En prenant tous ces facteurs en considération, et en gardant à l’esprit que les signes ne partagent qu’un degré de similitude limité, il n’y a aucune raison de supposer que le public pertinent confondrait un signe avec l’autre, ou croirait qu’ils proviennent de la même entreprise. Le changement dans l’ordre des lettres crée une distinction claire entre les marques, et l’absence de tout ancrage conceptuel affaiblit encore toute association potentielle.
L’opposant se réfère à des décisions antérieures de l’Office pour étayer ses arguments, à savoir la décision d’opposition n° 3 165 730, du 28/04/2023, «TCL» contre «TGL». Cependant, l’Office n’est pas lié par ses décisions antérieures, car chaque affaire doit être traitée séparément et en tenant compte de ses particularités. Cette pratique a été pleinement soutenue par le Tribunal, qui a déclaré que, selon une jurisprudence constante, la légalité des décisions doit être
Décision sur opposition n° B 3 214 860 Page 6 sur 6
appréciée uniquement par rapport au RMCUE, et non par rapport à la pratique de l’Office dans des décisions antérieures (30/06/2004, T-281/02, Mehr für Ihr Geld, EU:T:2004:198).

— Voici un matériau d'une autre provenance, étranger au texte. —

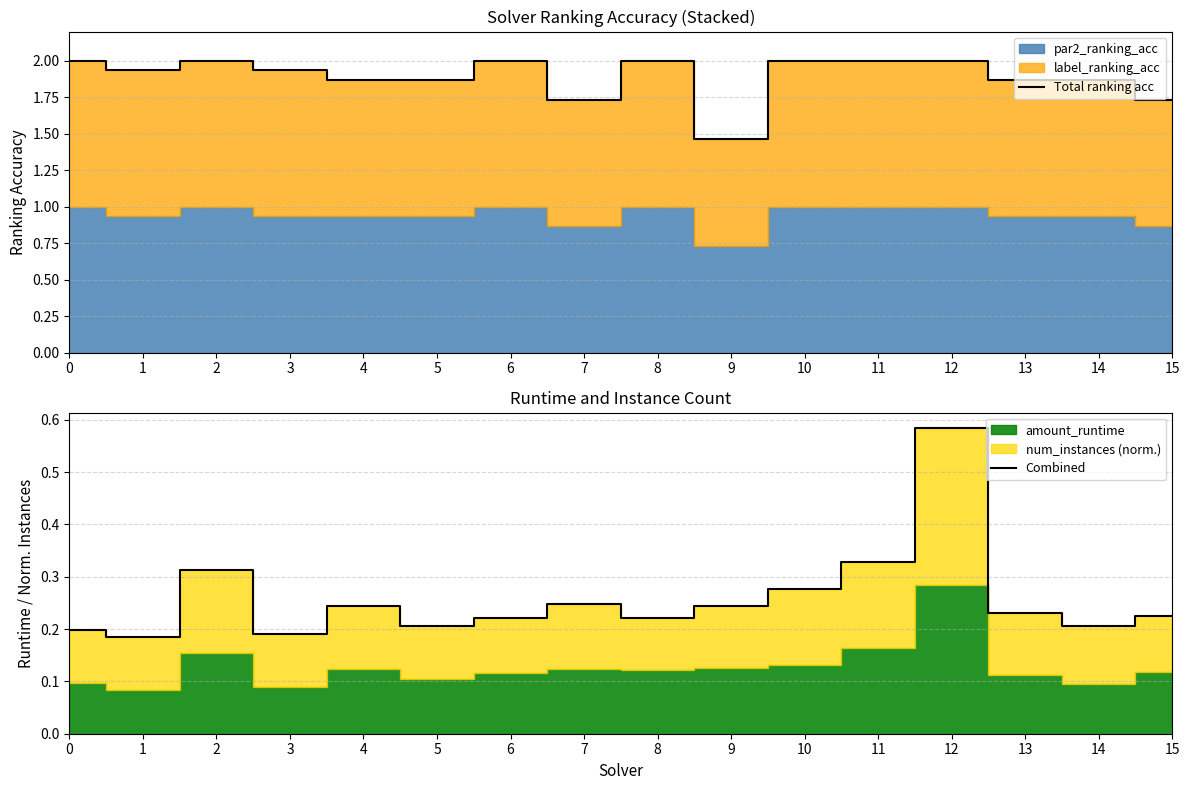

How many categories are shown in the chart?

16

Même si les décisions antérieures de l’Office ne sont pas contraignantes, leur raisonnement et leur résultat doivent néanmoins être dûment pris en considération lors de la décision sur une affaire particulière.
En l’espèce, l’affaire antérieure invoquée par l’opposant n’est pas pertinente pour la présente procédure. Outre le fait qu’elle concerne des produits différents, les signes ont été jugés visuellement et phonétiquement similaires à un degré au moins supérieur à la moyenne.

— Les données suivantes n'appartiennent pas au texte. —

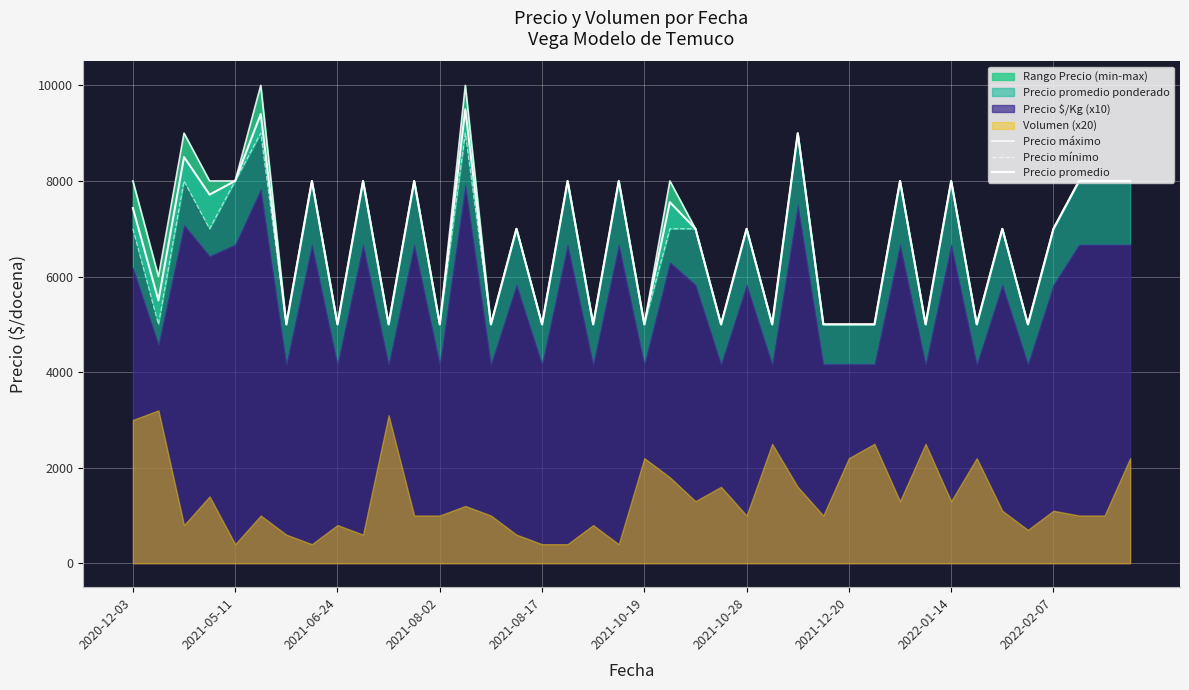

Which series has the widest spread of values?

Precio máximo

Compte tenu de ce qui précède, il s’ensuit que, même si la décision antérieure soumise à la division d’opposition est, dans une certaine mesure, factuellement similaire à la présente affaire, le résultat peut ne pas être le même.

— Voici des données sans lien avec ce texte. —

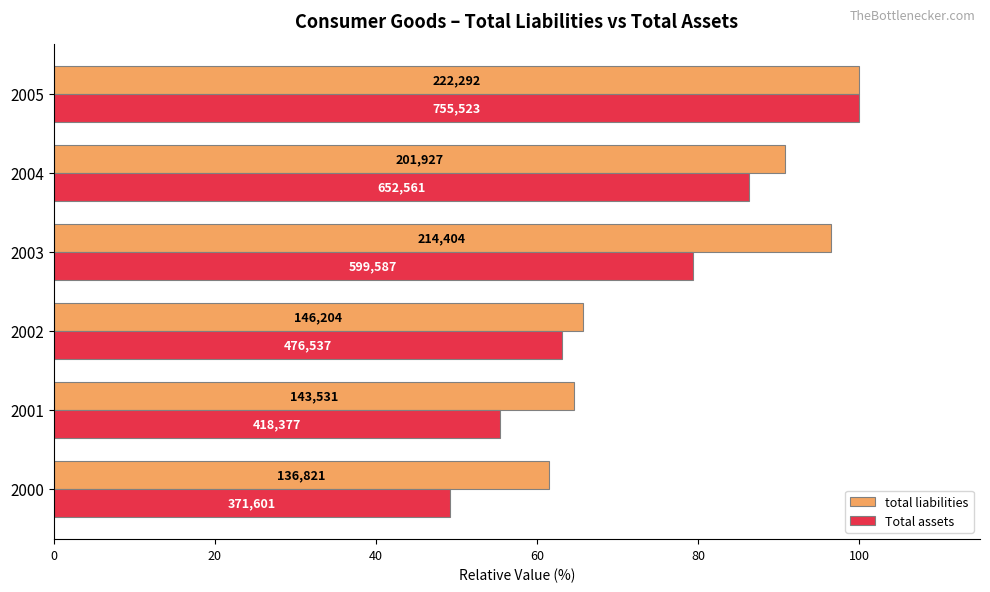

What are all the series names shown in the legend?

total liabilities, Total assets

Compte tenu de tout ce qui précède, même en supposant que les produits et services sont identiques, ou du moins similaires, il n’existe pas de risque de confusion dans l’esprit du public. Par conséquent, l’opposition doit être rejetée.
DÉPENS
Conformément à l’article 109, paragraphe 1, du RMCUE, la partie qui succombe dans une procédure d’opposition supporte les taxes et les frais exposés par l’autre partie.
Puisque l’opposant est la partie qui succombe, il doit supporter les frais exposés par le demandeur au cours de la présente procédure.
Conformément à l’article 109, paragraphe 7, du RMCUE et à l’article 18, paragraphe 1, sous c), i), du RMCUE d’exécution, les frais à payer au demandeur sont les frais de représentation, qui sont fixés sur la base du taux maximal y figurant.
La division d’opposition
Ivo TSENKOV Alexandra KAYHAN Chantal VAN RIEL
Conformément à l’article 67 du RMCUE, toute partie à laquelle la présente décision fait grief peut former un recours contre celle-ci. Conformément à l’article 68 du RMCUE, l’acte de recours doit être déposé par écrit auprès de l’Office dans un délai de deux mois à compter de la date de notification de la présente décision. Il doit être déposé dans la langue de la procédure dans laquelle la décision faisant l’objet du recours a été rendue. En outre, un mémoire exposant les motifs du recours doit être déposé dans un délai de quatre mois à compter de la même date. L’acte de recours n’est réputé déposé qu’après paiement de la taxe de recours de 720 EUR.